Monday, May 20, 2013

Rate my Professors

As a graduating senior, my biggest piece of advice for students coming back next year is not to pick a class based on ratings and reviews of that professor on ratemyprofessor.

I have made the mistake of putting off taking this one class required for my major for as long as possible just because she got really bad reviews on ratemyprofessor.com. But after taking her recently I have to say she is one of the best professors I have ever had on this campus. She was extremely helpful in helping me understand the material, and her class wasn't as hard as I thought it would be. In contrast, I took a history class for one of my capstones just because of the excellent reviews he got on ratemyprofessor, but he ended up being the most disorganized professor I have had on this campus. He never once gave a heads up on assignments that were due at the beginning of class, which caused me a lot of stress when I had to do a paper at the very last minute. I ended up getting a C in both classes, but I have to say the one I took with the professor who got negative reviews was far easier.

I remember during SOAR orientation one of the advisers telling me not to pick classes based on what I read on ratemyprofessor because they are written mostly by students who don't do the work. Looking back, I'm pretty sure he was right. The professor I took that got bad reviews would not take homework assignments after the first ten minutes of class, so my guess is that a lot of the students that complained about her online were the ones who came to class late or the ones who didn't do the homework at all. Thats what makes ratemyprofessor so unreliable, the fact that you don't know if the person writing the review is someone who gets straight As or straight Fs.
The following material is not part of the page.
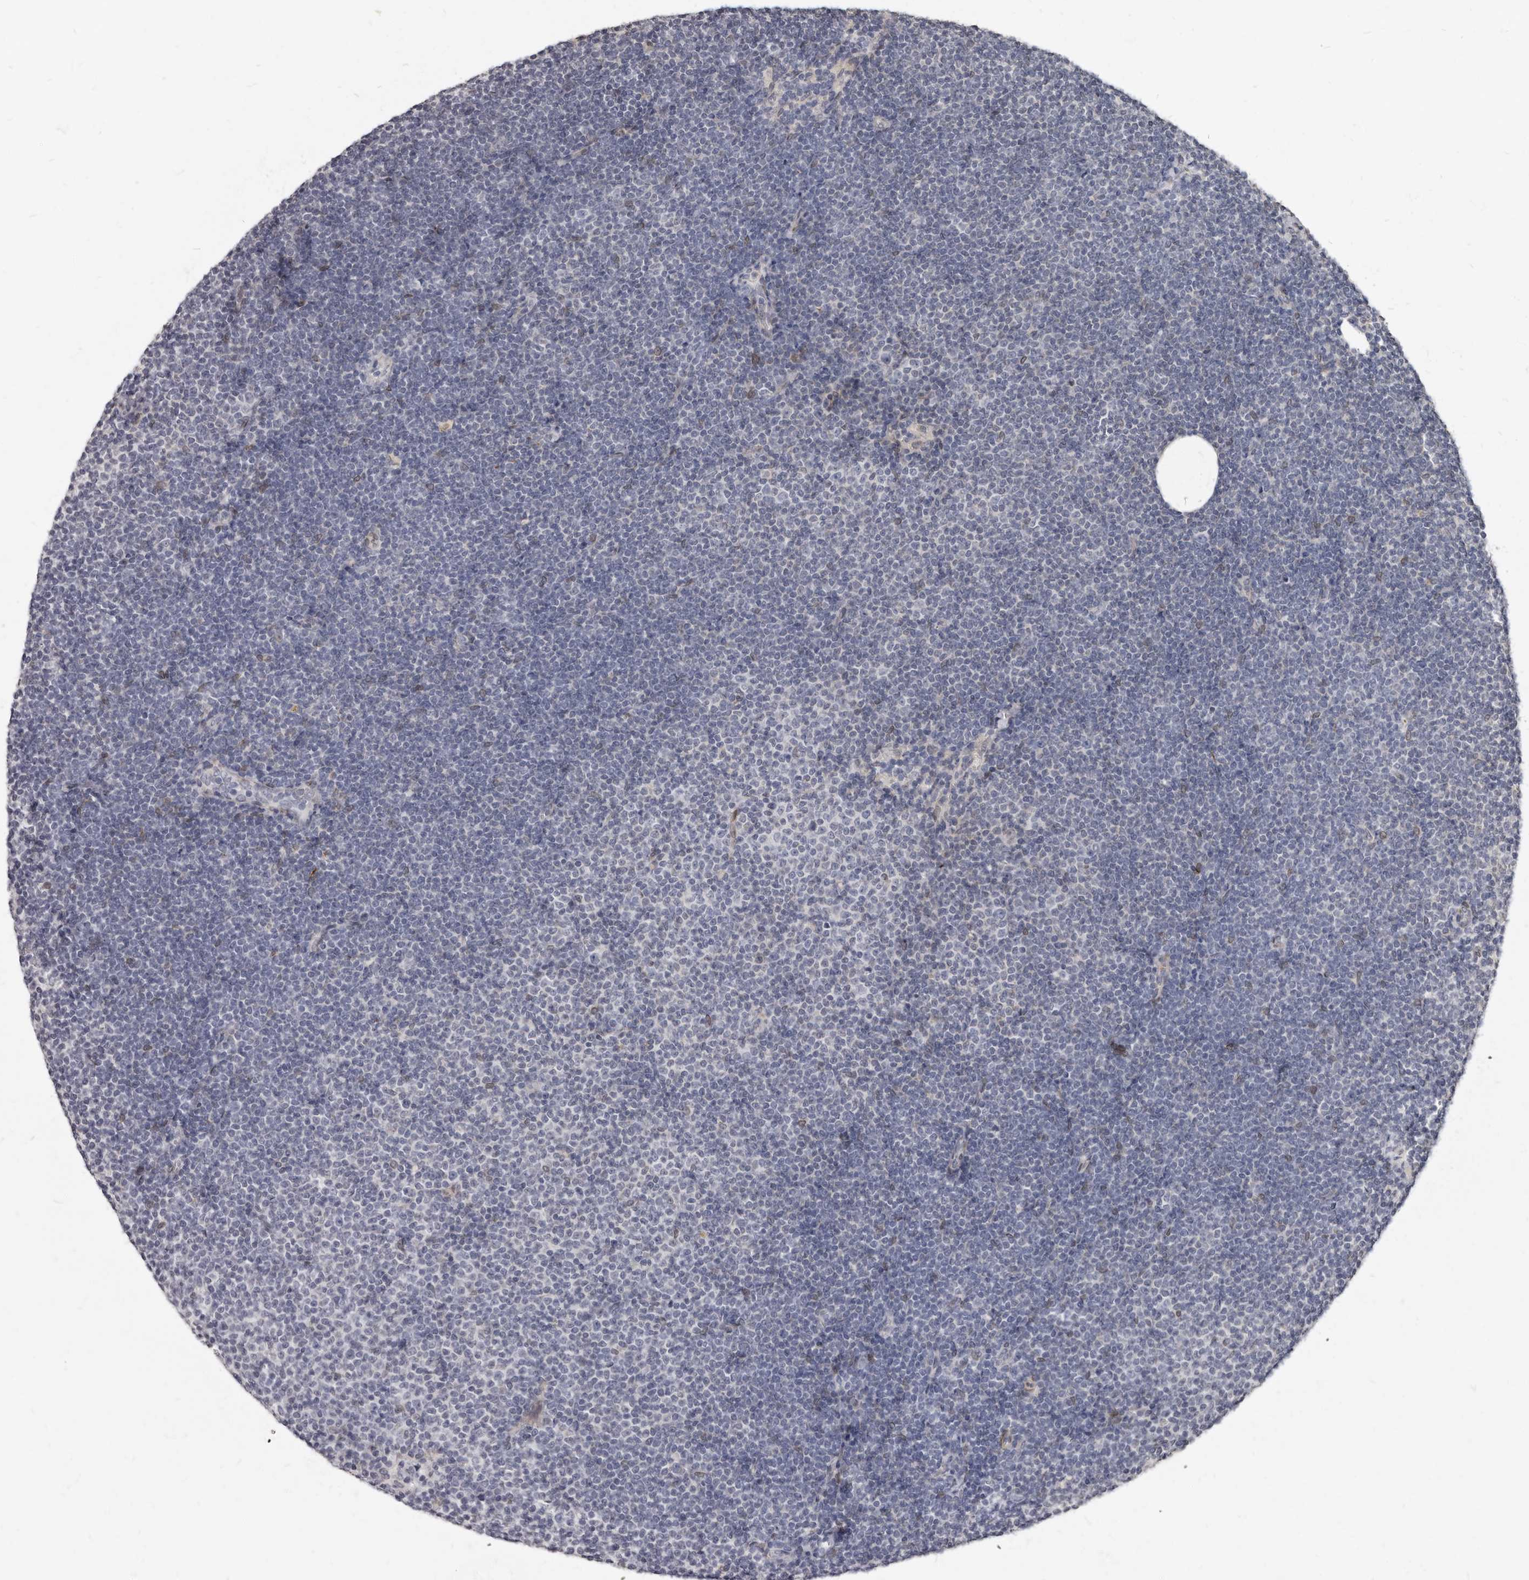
{"staining": {"intensity": "negative", "quantity": "none", "location": "none"}, "tissue": "lymphoma", "cell_type": "Tumor cells", "image_type": "cancer", "snomed": [{"axis": "morphology", "description": "Malignant lymphoma, non-Hodgkin's type, Low grade"}, {"axis": "topography", "description": "Lymph node"}], "caption": "An immunohistochemistry (IHC) micrograph of low-grade malignant lymphoma, non-Hodgkin's type is shown. There is no staining in tumor cells of low-grade malignant lymphoma, non-Hodgkin's type.", "gene": "MRGPRF", "patient": {"sex": "female", "age": 53}}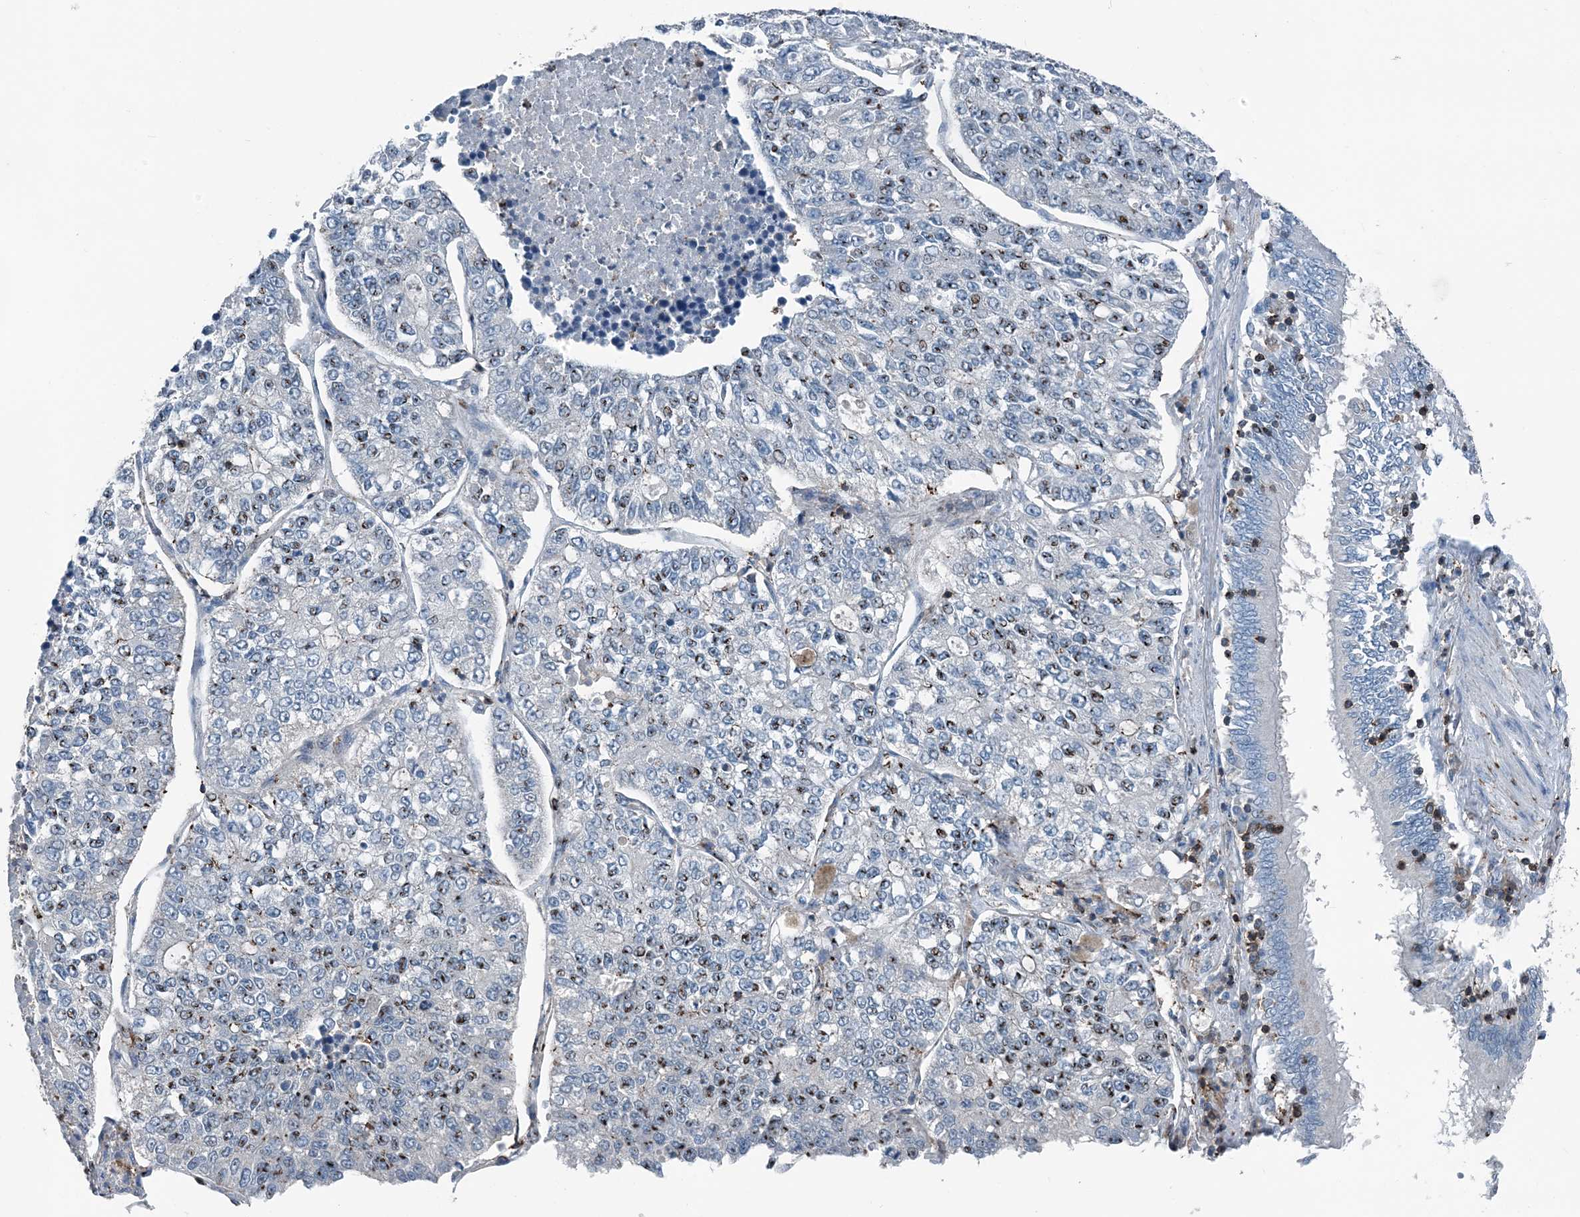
{"staining": {"intensity": "moderate", "quantity": ">75%", "location": "cytoplasmic/membranous"}, "tissue": "lung cancer", "cell_type": "Tumor cells", "image_type": "cancer", "snomed": [{"axis": "morphology", "description": "Adenocarcinoma, NOS"}, {"axis": "topography", "description": "Lung"}], "caption": "This image exhibits lung adenocarcinoma stained with immunohistochemistry (IHC) to label a protein in brown. The cytoplasmic/membranous of tumor cells show moderate positivity for the protein. Nuclei are counter-stained blue.", "gene": "CFL1", "patient": {"sex": "male", "age": 49}}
My advice to students is this: if you are trying to decide which classes to take for the fall, don't google ratemyprofessor. Instead, ask a reliable friend or classmate about the professor, someone who gets decent grades and always shows up to class. Because taking or not taking a class based on a classmate or friends recommendation is a much smarter decision than based on a review written by someone who might have dropped out of school long ago.

Sunday, May 19, 2013

Gun Control Article


      When I was growing up, my mother was very protective when it came to guns. Before my brother and I would go to somebody’s house for a play date, my mother would go to that house beforehand to make sure there were not any guns there. She, like most parents across this country, was concerned for the safety of her children. Luckily for her, her two sons did not experience the horrors of gun violence. Unfortunately this cannot be said for 20 families in Newtown, Connecticut.
            I was convinced that the Newtown massacre would change things, that things would finally be different. I was wrong. Just recently the Senate rejected a measure to expand background checks to guns sold online and at gun shows. Although 54 Senators voted for it, it needed 60 votes in order to overcome the Republican-led filibuster. But I don’t just blame the Republicans for filibustering gun control, I blame all the Democrats who voted against it (except for Senate Majority Leader Harry Reid, who voted against it as a procedural move in order to bring the bill back up again in the future). 
            Even though 90 percent of Americans support universal background checks for gun purchases (including a vast majority of gun owners), the bill was defeated mostly because of the fear of the NRA. Yet the NRA is not as powerful as people think it is. In the recent presidential election, less than one percent of the candidates they endorsed were elected. They also raised just $12 million during that election, which is a small pittance compared to the $100 million that Karl Rove’s American Crossroads raised.
            Opponents of gun control are totally wrong when talking about the second amendment. It was written at a time when there were no national military or state militias, a time when the only guns people had were muskets that could only shoot one bullet at a time. The founding fathers could not have foreseen a military-style assault weapon that could murder 26 people in the span of five minutes, nor could they comprehend over 2,000 people in this country being killed by gun violence within just a few months. Right after Newtown, NRA President Wayne LaPierre said that “the only thing that stops a bad guy with a gun is a good guy with a gun”. But I think it would make more sense to make sure that the bad guy does not have access to the gun in the first place.